> **Text segment**:
Functional Programming Is A Scam - austengary
http://swannodette.github.io/2013/06/10/porting-notchs-minecraft-demo-to-clojurescript/
======
archgoon
This post seems to be a scam. The rather sensationalist claim in the title has
nothing to do with the post, nor is it referenced at all. The post is mostly
about reimplementing Notch's 'Javascript Minecraft Rendery Hack Thingy' in
clojurescript; and the niceness of applying the Closure Compiler to reduce the
size of the output.

At best, the author will later explain that they were conducting an A/B test
of post titles and will later share with us the results of their experiment.
As it stands, however, this seems to be simple link-bait.

------
jere
_Any headline which ends in an exclamation mark can be considered sarcasm._

------
javajosh
Total link-bait title. Better: "Porting Minecraft to ClojureScript". That's
better, but still not entirely accurate since this is just a demo, not the
full game.

------
leokun
It's a pretty good post, too bad about the title. I should give Closurescript
a try. I don't necessarily agree with local modifications though, not unless
it's absolutely obvious.

------
coldtea
Anybody else wants to ignore 4 other comments already about the "linkbait
title" and add his?

------
meepmorp
What's with the click bait title?

> **Apply what you read**:
1. Copy out everything in the forum thread from "Functional Programming Is" down to "be simple link-bait.", keeping the wording unchanged.
2. In the forum thread, which title does javajosh suggest as a better one for the post?

> **Data section**:
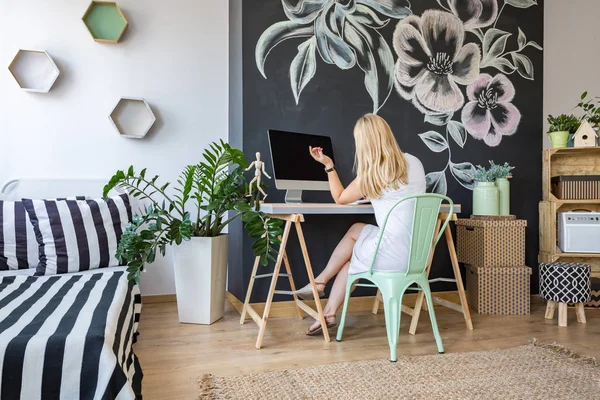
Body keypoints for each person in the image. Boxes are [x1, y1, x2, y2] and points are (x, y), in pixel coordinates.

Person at [295, 113, 426, 335]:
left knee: (353, 258)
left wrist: (328, 166)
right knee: (356, 229)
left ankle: (322, 289)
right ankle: (324, 295)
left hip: (393, 255)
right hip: (418, 253)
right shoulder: (414, 161)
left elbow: (340, 197)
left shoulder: (375, 171)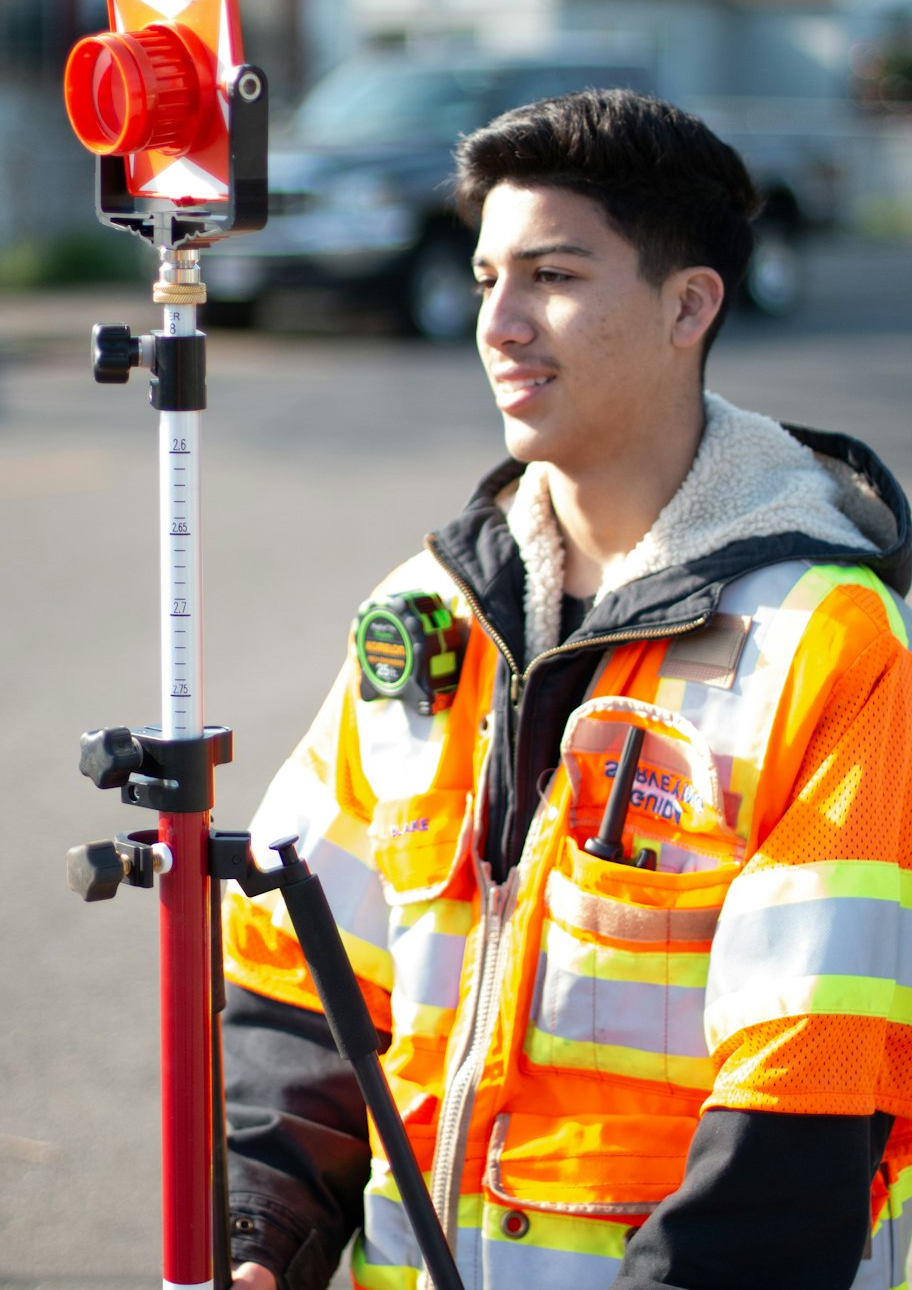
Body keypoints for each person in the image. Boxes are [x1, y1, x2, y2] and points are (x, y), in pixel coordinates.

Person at [220, 88, 912, 1290]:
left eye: (553, 275)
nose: (498, 322)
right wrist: (257, 1244)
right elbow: (302, 979)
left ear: (689, 304)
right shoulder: (427, 614)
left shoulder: (832, 641)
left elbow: (808, 1093)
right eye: (487, 274)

> **Results for each task**:
1.
Functional Programming Is A Scam - austengary
http://swannodette.github.io/2013/06/10/porting-notchs-minecraft-demo-to-clojurescript/
======
archgoon
This post seems to be a scam. The rather sensationalist claim in the title has
nothing to do with the post, nor is it referenced at all. The post is mostly
about reimplementing Notch's 'Javascript Minecraft Rendery Hack Thingy' in
clojurescript; and the niceness of applying the Closure Compiler to reduce the
size of the output.

At best, the author will later explain that they were conducting an A/B test
of post titles and will later share with us the results of their experiment.
As it stands, however, this seems to be simple link-bait.

2. "Porting Minecraft to ClojureScript"